The Trial Work Period: A Built-In Buffer 🔍

SSDI includes a formal work incentive called the Trial Work Period (TWP). This allows approved beneficiaries to test their ability to return to work without immediately losing benefits.

During the TWP, you can earn any amount for up to 9 months (not necessarily consecutive) within a rolling 60-month window. SSA won't suspend your benefits during these months, even if your earnings exceed SGA.

In 2024, any month in which you earn more than $1,110 counts as a trial work month. That threshold also adjusts annually.

Once you've used all 9 trial work months, SSA evaluates whether your earnings constitute SGA. That evaluation opens the next phase.

The Extended Period of Eligibility

After the Trial Work Period ends, you enter a 36-month Extended Period of Eligibility (EPE). During this window, SSA reviews your earnings each month against the SGA threshold.

  • Months you earn below SGA: You receive your benefit as normal
  • Months you earn above SGA: Your benefit is suspended for that month
  • If you stop working or drop below SGA during the EPE: Benefits can be reinstated without filing a new application

This structure gives beneficiaries a meaningful safety net while they test their capacity to sustain employment.

What Counts as Earnings — and What Doesn't

SSA looks at gross wages from employment or net earnings from self-employment. Several adjustments can affect how your earnings are evaluated:

Impairment-Related Work Expenses (IRWEs) — costs directly tied to your disability that allow you to work (certain medications, specialized equipment, transportation to treatment) can be deducted from your countable earnings before SSA applies the SGA test.

Subsidies — if an employer is paying you more than the actual value of your work (as an accommodation), SSA may count only the market value of what you produce, not your full paycheck.

These deductions can lower your countable earnings even when your gross pay looks high on paper.

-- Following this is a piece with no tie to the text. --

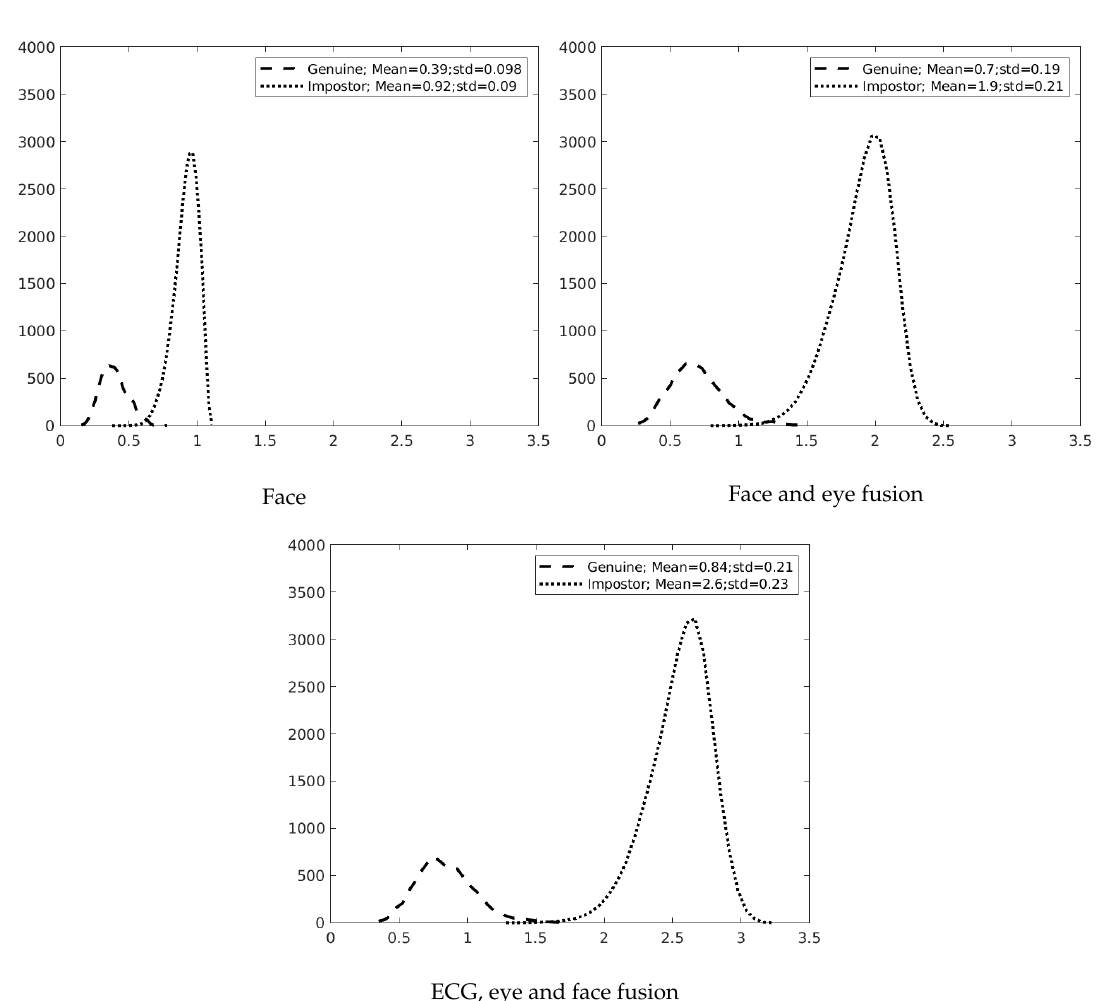
Figure 9. Distribution impostor/genuine curves from the inter-session scenario. The fusion is at the score level using the sum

How This Plays Out Across Different Situations

Claimant ProfileLikely Impact on Benefits
Part-time work, earnings below SGABenefits typically continue unaffected
Earnings above SGA, within Trial Work PeriodBenefits continue; trial work months accumulate
Earnings above SGA, after Trial Work PeriodBenefit may be suspended for that month
Self-employed with variable incomeMonthly net earnings evaluated; subsidies/IRWEs may apply
Blind beneficiariesHigher SGA threshold applies ($2,590 in 2024)

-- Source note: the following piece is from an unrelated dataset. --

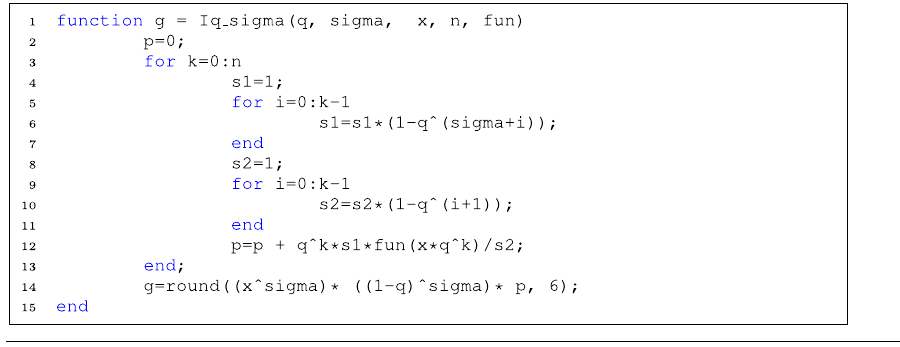
Algorithm 4 The proposed method for calculating I σ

These are general patterns — individual outcomes depend on the specifics of each person's case, work history, and benefit status.

Why "Hours" Is Still a Useful Gut Check

Even though SSA doesn't use hours as a formal measure, hours matter indirectly for two reasons.

First, if you're applying for SSDI (not yet approved), SSA evaluates whether your impairment prevents you from engaging in substantial work. Working significant hours during the application period — even below SGA — can raise questions about the severity of your limitations. It doesn't automatically disqualify you, but it becomes part of the record DDS reviewers and ALJs examine.

Second, your Residual Functional Capacity (RFC) — the SSA assessment of what work-related tasks your condition allows — is often framed in part around stamina and sustained activity. A claimant who regularly works 30 hours a week may face harder questions about their RFC than one working 10 hours with documented symptom flares.

The Variable That Changes Everything ⚠️

Whether any of this works in your favor depends on factors no general article can assess: the nature of your condition, how your earnings are structured, where you are in the SSDI process, whether you've started your Trial Work Period, and how SSA has documented your work activity to date.

Two people working the same hours for the same pay can face completely different outcomes depending on those underlying details. The program rules are consistent — but how they apply to a specific person's earnings history, medical record, and benefit status is where the real complexity lives.